MOV EAX, DS:[ESI] ; X
LOOP myrandomreader
For memory read straddling two cachelines:
(for L1 cache miss) the processor must wait for the whole of cache line 1 to be read from L2->L1 into the processor before it can request the second cache line, causing a short execution stall
(for L2 cache miss) the processor must wait for two burst reads from L3 cache (if present) or main memory to complete rather than one
Processor stalls
A random 4 byte read will straddle a cacheline boundary about 5% of the time for 64 byte cachelines, 10% for 32 byte ones and 20% for 16 byte ones.
There may be additional execution overheads for some instructions on misaligned data even if it is within a cacheline. This is talked about on the Intel website for some SSE instructions.

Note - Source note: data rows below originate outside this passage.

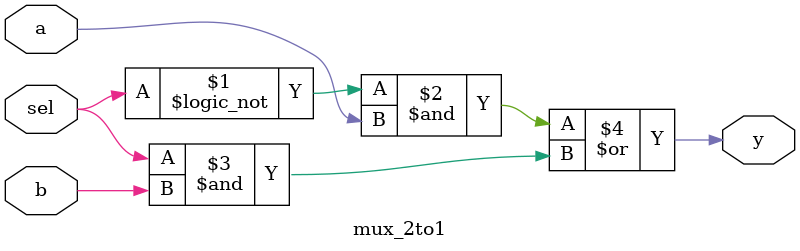
<source format=v>
module mux_2to1(
    input a,
    input b,
    input sel,
    output y
    );
    
    assign y = (!sel & a) | (sel & b);
    
endmodule
</source>
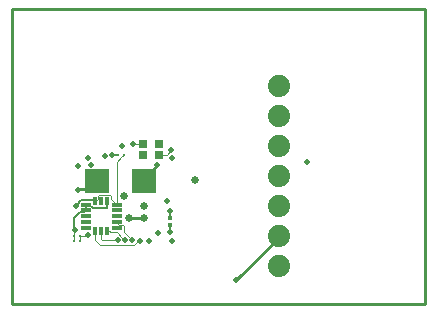
<source format=gbr>
G04 EAGLE Gerber X2 export*
%TF.Part,Single*%
%TF.FileFunction,Copper,L6,Bot,Mixed*%
%TF.FilePolarity,Positive*%
%TF.GenerationSoftware,Autodesk,EAGLE,8.6.3*%
%TF.CreationDate,2018-03-01T00:52:03Z*%
G75*
%MOMM*%
%FSLAX34Y34*%
%LPD*%
%AMOC8*
5,1,8,0,0,1.08239X$1,22.5*%
G01*
%ADD10R,0.925000X0.300000*%
%ADD11R,0.300000X0.800000*%
%ADD12R,0.250000X0.250000*%
%ADD13R,0.400000X0.350000*%
%ADD14R,0.750000X0.700000*%
%ADD15C,1.879600*%
%ADD16R,2.000000X2.000000*%
%ADD17C,0.508000*%
%ADD18C,0.127000*%
%ADD19C,0.654800*%
%ADD20C,0.152400*%
%ADD21C,0.254000*%
%ADD22C,0.101600*%
%ADD23C,0.254000*%


D10*
X88615Y84240D03*
X88615Y79240D03*
X88615Y74240D03*
X88615Y69240D03*
X88615Y64240D03*
D11*
X80740Y61490D03*
X75740Y61490D03*
X70740Y61490D03*
D10*
X62865Y64240D03*
X62865Y69240D03*
X62865Y74240D03*
X62865Y79240D03*
X62865Y84240D03*
D11*
X70740Y86990D03*
X75740Y86990D03*
X80740Y86990D03*
D12*
X90004Y125960D03*
X94576Y125960D03*
X52887Y52957D03*
X57459Y52957D03*
X52834Y57436D03*
X57406Y57436D03*
D13*
X133640Y66920D03*
X133640Y73120D03*
D14*
X124360Y135890D03*
X110860Y135890D03*
X110860Y125890D03*
X124360Y125890D03*
D15*
X225959Y184637D03*
X225959Y159237D03*
X225959Y133837D03*
X225959Y108437D03*
X225959Y83037D03*
X225959Y57637D03*
X225959Y32237D03*
D16*
X111980Y104142D03*
X71980Y104142D03*
D17*
X64540Y123876D03*
X92920Y134040D03*
X55630Y96940D03*
D18*
X84600Y125960D02*
X90004Y125960D01*
X84600Y125960D02*
X84590Y125970D01*
D17*
X84590Y125970D03*
X135460Y123510D03*
D18*
X133490Y73270D02*
X133640Y73120D01*
X133490Y73270D02*
X133490Y78890D01*
D17*
X133490Y78890D03*
X135390Y53145D03*
D19*
X155000Y105000D03*
D20*
X55912Y97222D02*
X55630Y96940D01*
D21*
X65059Y97222D02*
X71980Y104142D01*
X65059Y97222D02*
X55912Y97222D01*
D19*
X95290Y91770D03*
X99278Y73171D03*
D21*
X111361Y73171D01*
X111499Y73034D01*
D19*
X111499Y73034D03*
X111554Y83063D03*
D22*
X52887Y57384D02*
X52887Y52957D01*
X52887Y57384D02*
X52834Y57436D01*
X52834Y62834D01*
X53000Y63000D01*
D17*
X53000Y63000D03*
D20*
X61143Y77518D02*
X62865Y79240D01*
X61143Y77518D02*
X57504Y77518D01*
X52834Y72849D01*
X52834Y62834D01*
X62865Y79240D02*
X62865Y84240D01*
X65476Y84240D01*
X77977Y81212D02*
X78002Y81238D01*
X80794Y81238D01*
X68504Y81212D02*
X65476Y84240D01*
X68504Y81212D02*
X77977Y81212D01*
X80740Y81292D02*
X80794Y81238D01*
X80740Y81292D02*
X80740Y86990D01*
D17*
X123342Y60411D03*
X135000Y130000D03*
D22*
X130890Y125890D01*
X124360Y125890D01*
D17*
X102727Y135858D03*
D22*
X102759Y135890D01*
X110860Y135890D01*
D17*
X56310Y116648D03*
X131661Y87446D03*
X95646Y54044D03*
D22*
X93614Y56076D01*
X93614Y56303D01*
X83359Y61216D02*
X83085Y61490D01*
X80740Y61490D01*
X88701Y61216D02*
X93614Y56303D01*
X88701Y61216D02*
X83359Y61216D01*
D17*
X101742Y54044D03*
D22*
X94764Y66371D02*
X93871Y67264D01*
X94764Y61022D02*
X101742Y54044D01*
X93871Y67264D02*
X90591Y67264D01*
X88615Y69240D01*
X94764Y66371D02*
X94764Y61022D01*
D17*
X108656Y53617D03*
D22*
X107062Y53617D01*
X103425Y49980D01*
X74548Y49980D01*
X70685Y53844D01*
X70740Y53899D01*
X70740Y61490D01*
X72716Y91621D02*
X73609Y92514D01*
X82871Y92514D02*
X83764Y91621D01*
X72172Y88422D02*
X70740Y86990D01*
X72172Y88422D02*
X72716Y88966D01*
X72716Y91621D01*
X83764Y91621D02*
X83764Y89091D01*
X82871Y92514D02*
X73609Y92514D01*
X83764Y89091D02*
X88615Y84240D01*
X92778Y124079D02*
X92778Y124162D01*
X94576Y125960D01*
X88615Y119916D02*
X88615Y84240D01*
X88615Y119916D02*
X92778Y124079D01*
D17*
X54205Y83172D03*
D20*
X56462Y85428D01*
X56462Y86477D01*
X58408Y88422D01*
X72172Y88422D01*
D17*
X89530Y54470D03*
D22*
X76360Y54620D01*
X75740Y55240D02*
X75740Y61490D01*
X75740Y55240D02*
X76360Y54620D01*
D17*
X66540Y117780D03*
X64407Y58371D03*
D18*
X133640Y60960D02*
X133640Y66920D01*
X133640Y60960D02*
X133810Y60790D01*
D17*
X133810Y60790D03*
X250000Y120000D03*
X123020Y117337D03*
D21*
X111980Y105176D02*
X111980Y104142D01*
X111980Y105176D02*
X123020Y117337D01*
D22*
X63472Y57436D02*
X57406Y57436D01*
X63472Y57436D02*
X64407Y58371D01*
X57459Y57384D02*
X57459Y52957D01*
X57459Y57384D02*
X57406Y57436D01*
D17*
X78494Y125156D03*
X116328Y53427D03*
X190000Y20000D03*
D21*
X225959Y55959D01*
X225959Y57637D01*
D23*
X0Y0D02*
X350000Y0D01*
X350000Y250000D01*
X0Y250000D01*
X0Y0D01*
M02*

</source>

If you are defining the structures yourself, it may make sense to look at listing all the <32bit data fields together in a struct so that padding overhead is reduced or alternatively review whether it is better to turn packing on or off for a particular structure.
On MIPS and many other platforms you don't get the choice and must align - kernel exception if you don't!!
Alignment may also matter extra specially to you if you are doing I/O on the bus or using atomic operations such as atomic increment/decrement or if you wish to be able to port your code to non-Intel.
On Intel only (!) code, a common practice is to define one set of packed structures for network and disk, and another padded set for in-memory and to have routines to convert data between these formats (also consider "endianness" for the disk and network formats).
In addition to jldupont's answer, some architectures have load and store instructions (those used to read/write to and from memory) that only operate on word aligned boundaries - so, to load a non-aligned word from memory would take two load instructions, a shift instruction, and then a mask instruction - much less efficient!